• SOURCE TEXT:

————

I recently bought a used DSLR camera, specifically the Canon Rebel t6i. It’s a great camera and I’ve had a lot of fun learning how to use it (it’s my first DSLR). There is only one problem with it. Soon after I started using it, I found that the sensor is broken.
I thought that, being only two lines, and always, it was worth trying to fix it digitally (since I’m better working with software than with hardware)
At first I figured that I was better off taking RAW photos with the camera since I would be able to keep more of the information (also I prefer to edit my photos afterwards and keep as much flexibility as possible)
I used the library rawpy to open the .CR2 file (Canon’s raw format). To work easily with the file, I transformed the data into an RGB array of pixels, then I just interpolated the pixels in the line based on the surrounding pixels, here I found the first problem. The lines, that seemed to be of one pixel width in the .CR2 file were now of 3 pixels width (later I found it was because of the demosaicing algorithm), I did the filter to fix the 3 pixel width lines and the result was fairly good, it was almost imposible to spot the lines if you didn’t look the photo with great amounts of zoom. The biggest problem was that now I had a RGB array of pixels and the library rawpy couldn’t store this back into a .CR2 file, so my only option was to store it into another file format such as .tiff . This resulting file didn’t have nearly as much data as I originally had and furthermore, it changes the colors of the original image. It wasn’t a good enough solution for me.

————

Data items:
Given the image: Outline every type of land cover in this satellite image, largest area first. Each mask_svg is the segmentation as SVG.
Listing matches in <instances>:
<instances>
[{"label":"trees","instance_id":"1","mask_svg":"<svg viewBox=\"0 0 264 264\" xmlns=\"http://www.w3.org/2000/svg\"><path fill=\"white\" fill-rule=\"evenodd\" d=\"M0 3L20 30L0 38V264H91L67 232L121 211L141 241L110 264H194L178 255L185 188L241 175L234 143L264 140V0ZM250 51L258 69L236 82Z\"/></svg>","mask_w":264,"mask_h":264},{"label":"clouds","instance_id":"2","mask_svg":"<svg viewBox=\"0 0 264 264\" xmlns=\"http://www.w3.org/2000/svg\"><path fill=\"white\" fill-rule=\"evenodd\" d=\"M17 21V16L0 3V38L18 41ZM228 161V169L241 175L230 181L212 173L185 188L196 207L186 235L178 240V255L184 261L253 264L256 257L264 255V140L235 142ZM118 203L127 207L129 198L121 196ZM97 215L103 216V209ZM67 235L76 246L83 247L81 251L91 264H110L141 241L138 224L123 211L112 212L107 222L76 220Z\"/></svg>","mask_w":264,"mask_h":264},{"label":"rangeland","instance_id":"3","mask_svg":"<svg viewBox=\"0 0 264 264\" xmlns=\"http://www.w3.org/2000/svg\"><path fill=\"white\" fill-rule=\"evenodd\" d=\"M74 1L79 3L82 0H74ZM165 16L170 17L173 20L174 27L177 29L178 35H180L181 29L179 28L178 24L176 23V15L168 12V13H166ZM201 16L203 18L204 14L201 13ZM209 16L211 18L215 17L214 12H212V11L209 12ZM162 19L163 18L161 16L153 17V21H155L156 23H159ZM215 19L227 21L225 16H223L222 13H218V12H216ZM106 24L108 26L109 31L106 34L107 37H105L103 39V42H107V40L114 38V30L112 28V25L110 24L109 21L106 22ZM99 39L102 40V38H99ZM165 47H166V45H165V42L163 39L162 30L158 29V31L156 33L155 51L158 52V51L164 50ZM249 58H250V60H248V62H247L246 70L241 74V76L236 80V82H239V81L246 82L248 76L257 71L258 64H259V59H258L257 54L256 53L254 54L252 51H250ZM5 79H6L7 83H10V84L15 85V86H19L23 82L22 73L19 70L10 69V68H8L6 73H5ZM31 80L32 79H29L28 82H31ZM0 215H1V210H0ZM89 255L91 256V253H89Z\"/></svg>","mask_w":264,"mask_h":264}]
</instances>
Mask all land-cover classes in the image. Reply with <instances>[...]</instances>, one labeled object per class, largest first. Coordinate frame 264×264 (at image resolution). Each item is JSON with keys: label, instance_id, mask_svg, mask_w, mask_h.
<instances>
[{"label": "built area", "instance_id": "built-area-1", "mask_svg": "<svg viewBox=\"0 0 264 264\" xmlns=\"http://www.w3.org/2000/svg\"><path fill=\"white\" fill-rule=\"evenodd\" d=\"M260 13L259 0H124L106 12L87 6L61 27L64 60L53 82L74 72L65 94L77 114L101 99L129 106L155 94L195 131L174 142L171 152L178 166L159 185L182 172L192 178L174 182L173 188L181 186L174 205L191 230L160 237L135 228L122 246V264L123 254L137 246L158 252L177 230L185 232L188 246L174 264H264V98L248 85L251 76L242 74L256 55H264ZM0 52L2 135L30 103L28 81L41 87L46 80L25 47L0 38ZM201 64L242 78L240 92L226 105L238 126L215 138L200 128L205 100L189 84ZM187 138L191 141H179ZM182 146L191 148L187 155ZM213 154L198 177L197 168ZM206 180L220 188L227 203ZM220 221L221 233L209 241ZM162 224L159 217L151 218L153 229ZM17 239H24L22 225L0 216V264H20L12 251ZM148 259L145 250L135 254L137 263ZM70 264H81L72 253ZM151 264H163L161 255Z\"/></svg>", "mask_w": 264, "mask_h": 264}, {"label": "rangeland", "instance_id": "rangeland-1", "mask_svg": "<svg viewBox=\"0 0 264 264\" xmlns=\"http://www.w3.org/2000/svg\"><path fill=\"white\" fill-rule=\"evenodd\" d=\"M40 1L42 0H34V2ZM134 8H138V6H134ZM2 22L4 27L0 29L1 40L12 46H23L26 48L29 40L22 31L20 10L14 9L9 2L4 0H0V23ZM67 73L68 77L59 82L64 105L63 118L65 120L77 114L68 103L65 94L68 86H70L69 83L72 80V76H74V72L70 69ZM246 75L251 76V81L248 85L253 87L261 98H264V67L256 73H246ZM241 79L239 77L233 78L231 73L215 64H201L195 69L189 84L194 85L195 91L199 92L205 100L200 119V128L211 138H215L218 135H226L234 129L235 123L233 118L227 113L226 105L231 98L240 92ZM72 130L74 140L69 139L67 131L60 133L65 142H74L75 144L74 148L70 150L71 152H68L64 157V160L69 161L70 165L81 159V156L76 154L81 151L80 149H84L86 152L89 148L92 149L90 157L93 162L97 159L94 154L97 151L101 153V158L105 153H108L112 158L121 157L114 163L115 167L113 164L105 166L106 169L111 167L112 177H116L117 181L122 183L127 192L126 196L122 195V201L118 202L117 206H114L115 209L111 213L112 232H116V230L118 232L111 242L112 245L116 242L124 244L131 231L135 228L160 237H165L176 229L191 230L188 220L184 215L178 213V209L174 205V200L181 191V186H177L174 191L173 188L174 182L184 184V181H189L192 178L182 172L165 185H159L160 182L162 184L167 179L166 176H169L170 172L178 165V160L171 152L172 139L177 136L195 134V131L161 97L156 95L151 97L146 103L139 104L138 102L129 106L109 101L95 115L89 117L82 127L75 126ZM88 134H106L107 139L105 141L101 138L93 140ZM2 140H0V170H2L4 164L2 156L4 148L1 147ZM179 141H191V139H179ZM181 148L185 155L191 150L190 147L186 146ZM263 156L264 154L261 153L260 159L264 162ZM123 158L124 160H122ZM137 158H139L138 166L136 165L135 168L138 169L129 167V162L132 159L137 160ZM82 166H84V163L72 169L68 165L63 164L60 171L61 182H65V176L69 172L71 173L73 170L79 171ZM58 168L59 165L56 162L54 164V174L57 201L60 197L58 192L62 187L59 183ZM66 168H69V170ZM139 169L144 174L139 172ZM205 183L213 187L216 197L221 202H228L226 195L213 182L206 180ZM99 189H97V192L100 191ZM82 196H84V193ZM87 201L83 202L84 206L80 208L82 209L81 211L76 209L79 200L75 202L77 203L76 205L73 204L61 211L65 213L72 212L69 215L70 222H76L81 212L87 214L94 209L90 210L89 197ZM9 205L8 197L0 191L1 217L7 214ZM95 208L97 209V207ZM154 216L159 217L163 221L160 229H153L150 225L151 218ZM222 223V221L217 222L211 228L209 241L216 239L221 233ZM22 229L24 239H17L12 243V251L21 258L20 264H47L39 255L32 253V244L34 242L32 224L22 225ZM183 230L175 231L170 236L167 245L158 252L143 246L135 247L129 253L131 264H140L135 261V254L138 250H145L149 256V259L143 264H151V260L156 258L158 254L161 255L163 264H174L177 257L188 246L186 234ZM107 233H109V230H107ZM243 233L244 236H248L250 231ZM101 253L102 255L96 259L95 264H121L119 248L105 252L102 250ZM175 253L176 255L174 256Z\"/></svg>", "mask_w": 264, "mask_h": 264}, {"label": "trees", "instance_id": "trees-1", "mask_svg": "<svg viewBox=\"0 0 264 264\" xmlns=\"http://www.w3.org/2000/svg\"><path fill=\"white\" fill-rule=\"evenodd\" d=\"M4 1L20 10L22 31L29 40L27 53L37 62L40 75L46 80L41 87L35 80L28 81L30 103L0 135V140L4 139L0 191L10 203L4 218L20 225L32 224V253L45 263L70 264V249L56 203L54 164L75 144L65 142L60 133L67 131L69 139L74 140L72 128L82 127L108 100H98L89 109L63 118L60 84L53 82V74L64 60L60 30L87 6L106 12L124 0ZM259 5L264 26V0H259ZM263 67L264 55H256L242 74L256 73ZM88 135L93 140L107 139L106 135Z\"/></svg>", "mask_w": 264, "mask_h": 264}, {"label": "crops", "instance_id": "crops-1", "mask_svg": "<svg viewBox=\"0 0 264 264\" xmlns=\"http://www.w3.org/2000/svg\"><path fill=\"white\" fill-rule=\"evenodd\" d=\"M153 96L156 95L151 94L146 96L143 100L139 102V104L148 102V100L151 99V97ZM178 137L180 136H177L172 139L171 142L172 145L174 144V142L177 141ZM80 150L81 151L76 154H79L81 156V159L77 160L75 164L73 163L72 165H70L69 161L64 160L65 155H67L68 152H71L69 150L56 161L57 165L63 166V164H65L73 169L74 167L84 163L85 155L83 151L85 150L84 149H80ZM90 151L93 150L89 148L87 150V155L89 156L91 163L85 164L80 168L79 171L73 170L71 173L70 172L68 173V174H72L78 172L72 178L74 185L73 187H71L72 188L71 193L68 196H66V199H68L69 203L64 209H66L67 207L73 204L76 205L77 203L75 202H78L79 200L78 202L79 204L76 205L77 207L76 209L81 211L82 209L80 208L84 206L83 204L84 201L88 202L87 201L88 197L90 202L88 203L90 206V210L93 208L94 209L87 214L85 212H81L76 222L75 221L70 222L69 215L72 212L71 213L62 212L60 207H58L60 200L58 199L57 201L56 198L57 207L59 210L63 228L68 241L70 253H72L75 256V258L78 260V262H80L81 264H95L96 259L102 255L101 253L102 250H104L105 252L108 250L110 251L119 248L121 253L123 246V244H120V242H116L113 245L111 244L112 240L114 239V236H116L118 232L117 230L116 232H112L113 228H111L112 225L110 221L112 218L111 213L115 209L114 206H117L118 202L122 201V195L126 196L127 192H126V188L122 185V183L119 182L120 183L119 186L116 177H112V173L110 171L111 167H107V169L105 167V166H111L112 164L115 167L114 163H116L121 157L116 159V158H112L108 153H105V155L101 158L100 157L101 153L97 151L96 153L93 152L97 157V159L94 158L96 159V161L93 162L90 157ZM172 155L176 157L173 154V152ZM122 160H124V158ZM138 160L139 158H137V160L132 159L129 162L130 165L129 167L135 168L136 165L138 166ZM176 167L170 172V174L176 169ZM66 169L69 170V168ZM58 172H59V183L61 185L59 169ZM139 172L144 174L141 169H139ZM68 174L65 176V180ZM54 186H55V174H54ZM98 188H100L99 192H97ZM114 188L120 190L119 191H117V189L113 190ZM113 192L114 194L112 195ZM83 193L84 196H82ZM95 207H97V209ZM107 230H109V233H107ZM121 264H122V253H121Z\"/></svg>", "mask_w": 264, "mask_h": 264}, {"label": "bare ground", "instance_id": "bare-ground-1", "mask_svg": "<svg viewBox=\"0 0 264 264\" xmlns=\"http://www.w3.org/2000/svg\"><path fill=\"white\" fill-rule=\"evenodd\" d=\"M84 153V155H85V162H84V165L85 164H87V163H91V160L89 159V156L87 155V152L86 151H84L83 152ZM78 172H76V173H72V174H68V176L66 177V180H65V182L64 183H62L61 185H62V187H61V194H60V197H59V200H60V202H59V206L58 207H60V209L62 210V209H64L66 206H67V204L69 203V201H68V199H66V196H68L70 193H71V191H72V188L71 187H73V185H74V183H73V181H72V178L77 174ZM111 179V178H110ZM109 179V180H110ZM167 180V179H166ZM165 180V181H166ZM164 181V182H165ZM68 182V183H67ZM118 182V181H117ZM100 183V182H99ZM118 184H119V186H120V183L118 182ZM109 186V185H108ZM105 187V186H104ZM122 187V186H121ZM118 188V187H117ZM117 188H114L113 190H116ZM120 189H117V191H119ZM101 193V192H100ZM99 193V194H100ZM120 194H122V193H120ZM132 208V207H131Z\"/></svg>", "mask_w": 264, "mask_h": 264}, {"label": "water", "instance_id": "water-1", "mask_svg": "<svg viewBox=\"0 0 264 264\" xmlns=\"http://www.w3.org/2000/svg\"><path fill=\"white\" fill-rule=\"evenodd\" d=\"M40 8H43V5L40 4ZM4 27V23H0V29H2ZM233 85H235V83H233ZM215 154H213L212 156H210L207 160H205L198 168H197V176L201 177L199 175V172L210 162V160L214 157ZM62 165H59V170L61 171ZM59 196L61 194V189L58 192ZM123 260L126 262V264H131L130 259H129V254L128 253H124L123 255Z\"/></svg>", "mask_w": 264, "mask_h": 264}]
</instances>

————

• REQUIRED ACTIONS:
(a) Summarize the camera sensor post in two sentences.
(b) According to the camera sensor post, what caused the lines to become 3 pixels wide after the data was transformed into an RGB array?
(c) Write the next paragraph of the camera sensor post, following on from the sentence "It wasn't a good enough solution for me."

• RESPONSE LIST:
(a) The writer bought a used Canon Rebel t6i as a first DSLR, soon found that its sensor was broken, and, since the flaw was only two lines, decided to fix it digitally using RAW photos. Using the rawpy library, the writer turned a .CR2 file into an RGB pixel array and interpolated the line pixels with fairly good results, but rawpy could not store the array back as a .CR2 file, so it had to be saved as .tiff, which held far less data and changed the colors.

(b) The demosaicing algorithm.

(c)
I figured that with the rawpy library I could access the raw data registered by the sensor, before it was converted to RGB, there I learned that each pixel of the sensor didn’t capture an RGB value but a single value that just represented roughly how many photons hit that pixel in particular. To understand color, the sensors uses an array of filters on top of the pixels that allows only certain wave lengths to hit certain pixels. something like the following image. It’s called a Bayer pattern.
Bayer pattern of a the array of filters
When reading the raw data, I found a monochrome version of the image, where each pixel has a value roughly between 0 an 16000.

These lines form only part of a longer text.